Problem details:
Starting with the first line and ending with the one that holds "photomicrograph of benign", retype the entries exactly.

Stored items:
[Start of Attachment]

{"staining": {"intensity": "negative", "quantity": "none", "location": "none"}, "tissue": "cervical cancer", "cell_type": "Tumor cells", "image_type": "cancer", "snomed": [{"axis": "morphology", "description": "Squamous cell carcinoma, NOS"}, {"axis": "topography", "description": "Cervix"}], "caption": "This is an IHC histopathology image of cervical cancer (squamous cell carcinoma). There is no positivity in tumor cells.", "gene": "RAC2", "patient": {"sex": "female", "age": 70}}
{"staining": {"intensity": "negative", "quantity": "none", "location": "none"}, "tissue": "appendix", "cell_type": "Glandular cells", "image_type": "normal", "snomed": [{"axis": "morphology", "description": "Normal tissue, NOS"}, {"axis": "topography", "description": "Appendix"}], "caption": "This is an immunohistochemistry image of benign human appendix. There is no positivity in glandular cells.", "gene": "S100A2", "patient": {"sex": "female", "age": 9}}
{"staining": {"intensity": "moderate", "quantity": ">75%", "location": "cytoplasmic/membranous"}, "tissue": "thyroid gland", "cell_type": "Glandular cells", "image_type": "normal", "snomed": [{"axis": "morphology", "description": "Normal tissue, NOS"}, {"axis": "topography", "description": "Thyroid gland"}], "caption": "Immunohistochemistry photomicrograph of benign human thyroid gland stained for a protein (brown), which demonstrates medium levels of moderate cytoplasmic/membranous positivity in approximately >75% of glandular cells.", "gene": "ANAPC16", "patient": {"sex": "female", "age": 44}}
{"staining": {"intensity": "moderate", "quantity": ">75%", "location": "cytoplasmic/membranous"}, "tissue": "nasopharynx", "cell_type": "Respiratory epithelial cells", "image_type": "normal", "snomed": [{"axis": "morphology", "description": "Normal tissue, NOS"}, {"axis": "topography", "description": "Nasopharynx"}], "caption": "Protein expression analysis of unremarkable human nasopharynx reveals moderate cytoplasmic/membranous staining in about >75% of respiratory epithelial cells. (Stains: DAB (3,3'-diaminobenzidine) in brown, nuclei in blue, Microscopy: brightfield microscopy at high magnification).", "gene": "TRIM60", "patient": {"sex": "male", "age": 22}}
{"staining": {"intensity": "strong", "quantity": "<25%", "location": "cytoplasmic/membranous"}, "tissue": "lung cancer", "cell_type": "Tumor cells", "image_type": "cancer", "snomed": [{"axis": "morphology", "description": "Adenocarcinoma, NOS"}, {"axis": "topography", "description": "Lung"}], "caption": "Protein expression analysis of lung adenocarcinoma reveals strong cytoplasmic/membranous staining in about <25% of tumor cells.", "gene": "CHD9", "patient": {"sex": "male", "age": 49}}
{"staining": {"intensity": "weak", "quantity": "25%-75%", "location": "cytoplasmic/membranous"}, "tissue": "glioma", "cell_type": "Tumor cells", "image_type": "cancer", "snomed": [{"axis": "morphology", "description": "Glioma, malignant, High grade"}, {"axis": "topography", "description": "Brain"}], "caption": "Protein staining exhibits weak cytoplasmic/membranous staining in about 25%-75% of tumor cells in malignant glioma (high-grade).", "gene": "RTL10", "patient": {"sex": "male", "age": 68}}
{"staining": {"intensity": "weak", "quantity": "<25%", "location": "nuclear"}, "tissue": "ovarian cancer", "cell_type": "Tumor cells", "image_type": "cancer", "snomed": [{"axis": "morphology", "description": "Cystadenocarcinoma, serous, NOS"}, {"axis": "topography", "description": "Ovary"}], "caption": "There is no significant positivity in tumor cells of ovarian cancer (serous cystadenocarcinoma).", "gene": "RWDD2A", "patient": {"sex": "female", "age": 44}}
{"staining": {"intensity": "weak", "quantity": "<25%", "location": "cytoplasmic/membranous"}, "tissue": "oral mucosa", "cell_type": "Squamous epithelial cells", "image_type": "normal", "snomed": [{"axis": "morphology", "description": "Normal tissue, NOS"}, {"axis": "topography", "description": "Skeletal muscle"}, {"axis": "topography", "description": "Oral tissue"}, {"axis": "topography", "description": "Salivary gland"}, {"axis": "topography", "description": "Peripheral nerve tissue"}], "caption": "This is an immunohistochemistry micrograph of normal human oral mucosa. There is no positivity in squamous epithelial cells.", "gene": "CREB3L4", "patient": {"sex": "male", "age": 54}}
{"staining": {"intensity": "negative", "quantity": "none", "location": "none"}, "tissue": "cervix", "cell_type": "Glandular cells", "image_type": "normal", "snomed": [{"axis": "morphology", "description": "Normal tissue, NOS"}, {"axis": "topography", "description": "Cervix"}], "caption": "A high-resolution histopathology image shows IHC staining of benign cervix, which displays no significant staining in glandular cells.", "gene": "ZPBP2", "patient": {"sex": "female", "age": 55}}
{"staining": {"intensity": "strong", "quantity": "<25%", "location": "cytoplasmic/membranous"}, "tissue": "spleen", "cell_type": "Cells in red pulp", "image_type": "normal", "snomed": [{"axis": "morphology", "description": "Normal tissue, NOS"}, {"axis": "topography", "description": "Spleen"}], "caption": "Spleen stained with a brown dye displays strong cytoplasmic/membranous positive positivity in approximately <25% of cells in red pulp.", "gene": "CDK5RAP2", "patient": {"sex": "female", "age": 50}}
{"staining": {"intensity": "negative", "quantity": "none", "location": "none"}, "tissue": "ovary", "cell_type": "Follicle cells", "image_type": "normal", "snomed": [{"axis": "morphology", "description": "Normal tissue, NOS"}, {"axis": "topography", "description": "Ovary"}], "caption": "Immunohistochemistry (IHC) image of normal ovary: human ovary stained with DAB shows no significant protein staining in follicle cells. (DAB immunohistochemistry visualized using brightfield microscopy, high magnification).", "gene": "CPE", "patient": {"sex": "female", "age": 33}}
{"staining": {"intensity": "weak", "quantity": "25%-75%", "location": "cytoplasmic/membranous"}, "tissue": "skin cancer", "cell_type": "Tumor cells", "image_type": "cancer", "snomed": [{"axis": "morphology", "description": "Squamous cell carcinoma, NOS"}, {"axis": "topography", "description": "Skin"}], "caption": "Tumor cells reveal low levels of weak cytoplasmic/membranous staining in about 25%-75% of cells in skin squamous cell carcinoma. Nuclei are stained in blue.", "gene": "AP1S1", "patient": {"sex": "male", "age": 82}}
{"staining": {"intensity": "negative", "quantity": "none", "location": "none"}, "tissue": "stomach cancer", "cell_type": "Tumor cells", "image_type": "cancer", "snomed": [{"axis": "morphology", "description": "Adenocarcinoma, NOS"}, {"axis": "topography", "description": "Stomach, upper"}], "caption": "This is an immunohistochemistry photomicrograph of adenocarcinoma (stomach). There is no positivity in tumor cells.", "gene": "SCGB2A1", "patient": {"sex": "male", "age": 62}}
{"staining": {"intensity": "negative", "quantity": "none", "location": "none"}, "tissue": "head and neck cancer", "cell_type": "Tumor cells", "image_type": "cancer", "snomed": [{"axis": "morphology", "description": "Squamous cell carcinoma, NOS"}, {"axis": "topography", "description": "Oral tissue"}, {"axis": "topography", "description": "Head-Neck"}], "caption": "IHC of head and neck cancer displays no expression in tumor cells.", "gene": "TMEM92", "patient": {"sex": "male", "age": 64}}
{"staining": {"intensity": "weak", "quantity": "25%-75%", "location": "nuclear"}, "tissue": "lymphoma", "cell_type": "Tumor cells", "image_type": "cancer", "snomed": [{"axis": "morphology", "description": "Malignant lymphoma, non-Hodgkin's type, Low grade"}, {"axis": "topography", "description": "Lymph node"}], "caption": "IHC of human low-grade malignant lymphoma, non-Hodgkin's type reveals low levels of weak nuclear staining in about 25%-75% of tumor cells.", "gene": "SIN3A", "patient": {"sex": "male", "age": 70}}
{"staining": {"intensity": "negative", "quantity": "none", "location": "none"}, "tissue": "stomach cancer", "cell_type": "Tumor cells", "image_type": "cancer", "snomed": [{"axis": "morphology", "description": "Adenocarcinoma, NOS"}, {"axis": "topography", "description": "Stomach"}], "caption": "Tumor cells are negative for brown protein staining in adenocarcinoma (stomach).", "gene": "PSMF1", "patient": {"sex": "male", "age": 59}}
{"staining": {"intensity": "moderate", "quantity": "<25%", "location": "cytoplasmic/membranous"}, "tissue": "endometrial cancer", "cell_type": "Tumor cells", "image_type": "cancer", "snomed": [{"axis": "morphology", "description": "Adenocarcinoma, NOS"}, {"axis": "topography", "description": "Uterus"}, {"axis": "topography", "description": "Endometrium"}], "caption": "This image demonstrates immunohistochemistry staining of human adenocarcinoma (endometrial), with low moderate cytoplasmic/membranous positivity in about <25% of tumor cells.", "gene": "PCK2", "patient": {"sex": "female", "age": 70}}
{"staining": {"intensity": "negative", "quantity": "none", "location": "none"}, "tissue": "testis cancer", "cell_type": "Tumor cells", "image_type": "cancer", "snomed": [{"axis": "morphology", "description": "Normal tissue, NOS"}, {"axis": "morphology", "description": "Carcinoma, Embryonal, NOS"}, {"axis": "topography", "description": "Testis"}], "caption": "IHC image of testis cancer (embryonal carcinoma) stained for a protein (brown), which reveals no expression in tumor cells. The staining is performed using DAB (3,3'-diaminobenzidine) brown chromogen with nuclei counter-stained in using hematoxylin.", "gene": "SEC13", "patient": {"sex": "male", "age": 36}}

[End of Attachment]

Result of the exercise:
{"staining": {"intensity": "negative", "quantity": "none", "location": "none"}, "tissue": "cervical cancer", "cell_type": "Tumor cells", "image_type": "cancer", "snomed": [{"axis": "morphology", "description": "Squamous cell carcinoma, NOS"}, {"axis": "topography", "description": "Cervix"}], "caption": "This is an IHC histopathology image of cervical cancer (squamous cell carcinoma). There is no positivity in tumor cells.", "gene": "RAC2", "patient": {"sex": "female", "age": 70}}
{"staining": {"intensity": "negative", "quantity": "none", "location": "none"}, "tissue": "appendix", "cell_type": "Glandular cells", "image_type": "normal", "snomed": [{"axis": "morphology", "description": "Normal tissue, NOS"}, {"axis": "topography", "description": "Appendix"}], "caption": "This is an immunohistochemistry image of benign human appendix. There is no positivity in glandular cells.", "gene": "S100A2", "patient": {"sex": "female", "age": 9}}
{"staining": {"intensity": "moderate", "quantity": ">75%", "location": "cytoplasmic/membranous"}, "tissue": "thyroid gland", "cell_type": "Glandular cells", "image_type": "normal", "snomed": [{"axis": "morphology", "description": "Normal tissue, NOS"}, {"axis": "topography", "description": "Thyroid gland"}], "caption": "Immunohistochemistry photomicrograph of benign human thyroid gland stained for a protein (brown), which demonstrates medium levels of moderate cytoplasmic/membranous positivity in approximately >75% of glandular cells.", "gene": "ANAPC16", "patient": {"sex": "female", "age": 44}}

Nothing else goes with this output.